オーバーブッキングに気を付けながら予約処理をして、宿泊してもらうゲストの為にベッドを確保し、接客し、掃除する。
「宿という箱」と「スタッフ(自分)」と「ゲストさん」。その関係性と収益構造は非常にシンプルです。
ゲストハウスという宿の業態は、スタッフとゲストさん双方にお互いに 必ずしも依存を要求しない。
スタッフは、ゲストさんの気持ちを読み取り最低限のフォローときっかけづくりをする。
ゲストさんは安さの代わりにタオルを持参したり、シーツを自ら片付けたり、適度にスタッフを「活用」する。
そんな緩い関係性が心地よい。
この一年で、国数はおそらく40カ国以上、延べ人数で1700人ほどのゲストさんが来てくれました。1700人の人と話し、1700人分のシーツを交換し、1700人に「さよなら」と「ありがとう」を言ってきました。
さまざまな文化・民族・習慣の違い、もちろんそういうカテゴリ以前に、人それぞれ個性があります。違いを楽しむことと同時に困ったことやトラブルは当然あります。
それもまた通り過ぎてしまえば適度な刺激や良い思い出です、まるで旅先での出来事のようでもあります。

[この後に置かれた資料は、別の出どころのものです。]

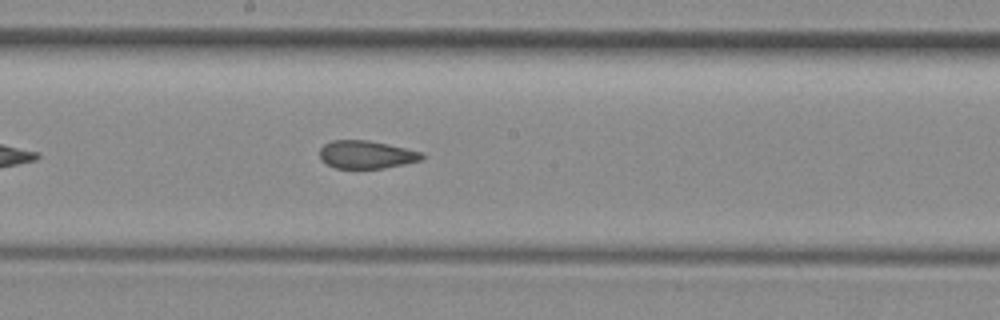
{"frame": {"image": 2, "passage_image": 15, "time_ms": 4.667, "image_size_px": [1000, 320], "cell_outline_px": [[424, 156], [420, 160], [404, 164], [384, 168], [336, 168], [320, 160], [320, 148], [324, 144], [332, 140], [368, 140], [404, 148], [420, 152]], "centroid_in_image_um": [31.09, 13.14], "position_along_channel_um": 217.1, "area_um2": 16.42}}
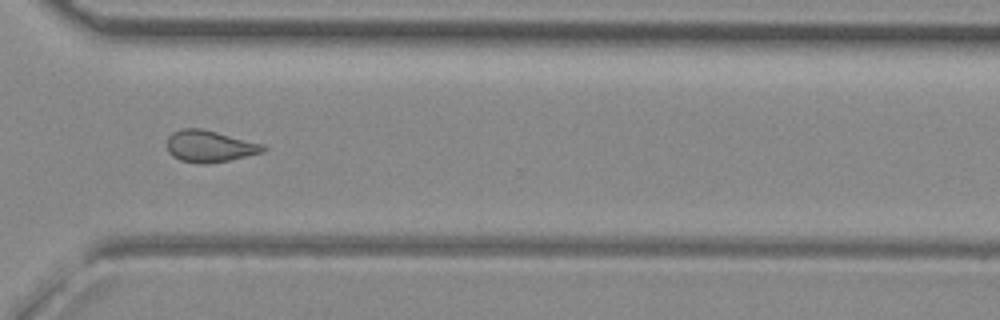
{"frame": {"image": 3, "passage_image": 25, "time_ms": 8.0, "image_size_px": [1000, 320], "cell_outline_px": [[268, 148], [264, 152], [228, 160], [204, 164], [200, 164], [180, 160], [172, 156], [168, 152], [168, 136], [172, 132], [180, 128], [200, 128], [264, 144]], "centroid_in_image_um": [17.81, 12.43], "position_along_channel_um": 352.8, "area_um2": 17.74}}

ゲストハウスの運営は旅先にいるような感覚で日々楽しんでやってます。
まずは一年。そして これからも宜しくお願い致します。
最期に、10年程度前のものですが「情熱大陸」で紹介された
角田光代さんの「旅先三日目」という素敵な詩を紹介して終わりとします。
「旅先三日目」(引用元)------------
旅に出る、見知らぬ町に着く。
幾度も迷いながら歩きまわり、
だいたい三日目に、自分がまるごと
その町に溶けこんでしまったような
錯覚を抱く。
体が急に軽くなる。
仕事も名前も年齢も
私はなんにも持ち得ない
持っていたとしても ここでは
まったくの無用だと気づく。
それはちっともさみしいことではなくて
むしろすがすがしい気分である。
旅から帰ってくると、つい
何か持っているような気になってしまう。
仕事、家、友、約束、銀行口座、名前、年齢、
実際私たちはそうしたものを背負って
日々よろよろと暮らしていて、
ひとつでも失うとなんとはなしに不安になる。
けれど実際のところ、本当には
私はなんにも持ってないんじゃないか。
持っている気になっているものすべては
思いこみとか、一時的に預かっている
何かなんじゃないか。
そのことを忘れそうになると、
私はいつも、あわてて旅にでる。
旅先三日目のあの
空っぽな気分を思い出すために。